A total of 1,725 unique abstracts were screened; 231 contained original data and were about ICIs and went to full-text screening. Fifty-two of these contained information about musculoskeletal or rheumatic IRAEs or about treatment with ICIs in preexisting autoimmune disease. Of these, 33 were clinical trials, 3 were observational studies, and 16 were case reports or series. Arthralgia prevalence in clinical trials ranged 1-43%, and myalgia was reported in 2-20%. Arthritis was reported in 5 of 33 clinical trials, and vasculitis was reported in only 2. One observational study and 3 case reports described patients with preexisting autoimmune disease treated with ICIs. Case reports included development of inflammatory arthritis, vasculitis, myositis, and lupus nephritis.
Arthralgia and myalgia have been reported commonly in patients treated with ICIs. The prevalence of rheumatic IRAEs such as inflammatory arthritis, vasculitis, and sicca syndrome is less clear from current evidence.
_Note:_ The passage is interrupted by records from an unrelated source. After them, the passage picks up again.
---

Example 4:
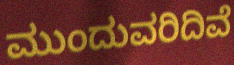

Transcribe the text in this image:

ಮುಂದುವರಿದಿವೆ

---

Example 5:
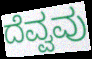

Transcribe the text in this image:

ದೆವ್ವವುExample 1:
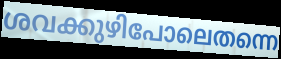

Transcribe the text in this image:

ശവക്കുഴിപോലെതന്നെ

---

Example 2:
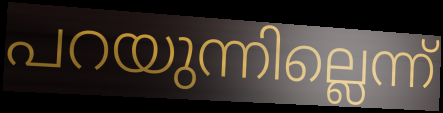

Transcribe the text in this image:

പറയുന്നില്ലെന്ന്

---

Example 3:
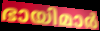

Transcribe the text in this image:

ഭായിമാർ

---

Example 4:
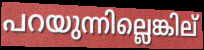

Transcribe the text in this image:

പറയുന്നില്ലെങ്കില്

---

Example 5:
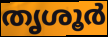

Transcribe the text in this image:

തൃശൂർ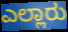
ಎಲ್ಲಾರುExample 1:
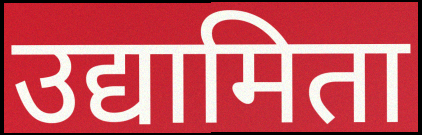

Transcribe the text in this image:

उद्यामिता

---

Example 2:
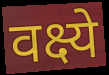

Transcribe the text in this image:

वक्ष्ये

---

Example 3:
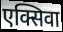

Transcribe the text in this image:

एक्सिवा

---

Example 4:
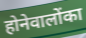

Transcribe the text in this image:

होनेवालोंका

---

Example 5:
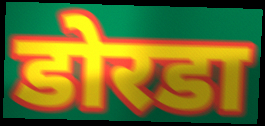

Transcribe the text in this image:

डोरडा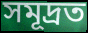
সমূদ্ৰতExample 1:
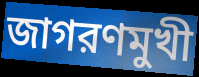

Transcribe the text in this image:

জাগরণমুখী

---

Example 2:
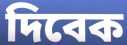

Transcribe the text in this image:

দিবেক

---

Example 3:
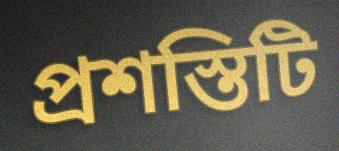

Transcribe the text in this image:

প্রশস্তিটি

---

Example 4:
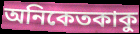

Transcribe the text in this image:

অনিকেতকাকু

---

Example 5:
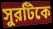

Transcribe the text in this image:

সুরটিকে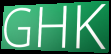
GHK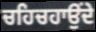
ਚਹਿਚਹਾਉਂਦੇ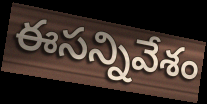
ఈసన్నివేశం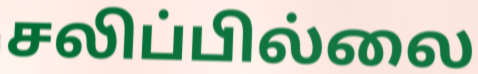
சலிப்பில்லை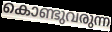
കൊണ്ടുവരുന്ന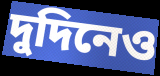
দুদিনেও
There is limited observational and case-level evidence describing ICI use in patients with preexisting autoimmune disease.
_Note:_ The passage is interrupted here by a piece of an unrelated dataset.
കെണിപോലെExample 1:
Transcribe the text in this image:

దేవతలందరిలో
免疫检查点抑制剂(ICI)正在改善晚期癌症的预后,但它们也会导致免疫相关不良事件(IRAEs)。已经报道了针对许多器官系统的IRAEs,但肌肉骨骼和风湿性IRAEs尚未得到充分描述。我们系统地回顾了关于肌肉骨骼和风湿性IRAEs的已发表文献,以更好地了解其患病率和临床特征。
在Medline和CENTRAL数据库中搜索报告ICI治疗继发的风湿性和肌肉骨骼IRAEs的文章。在对摘要和全文进行重复筛选后,提取并总结临床特征、患病率和治疗数据。
共筛选了1725篇独特的摘要;231篇包含原始数据且与ICI相关,并进入全文筛选。其中52篇包含有关肌肉骨骼或风湿性IRAEs或在已有自身免疫性疾病中使用ICI治疗的信息。其中,33篇为临床试验,3篇为观察性研究,16篇为病例报告或病例系列。临床试验中关节痛的患病率为1%-43%,肌痛的报告率为2%-20%。33项临床试验中有5项报告了关节炎,仅有2项报告了血管炎。1项观察性研究和3篇病例报告描述了接受ICI治疗的已有自身免疫性疾病的患者。病例报告包括炎性关节炎、血管炎、肌炎和狼疮性肾炎的发生。
在接受ICI治疗的患者中,关节痛和肌痛较为常见。目前的证据尚不清楚炎性关节炎、血管炎和干燥综合征等风湿性IRAEs的患病率。关于在已有自身免疫性疾病患者中使用ICI的观察性和病例水平证据有限。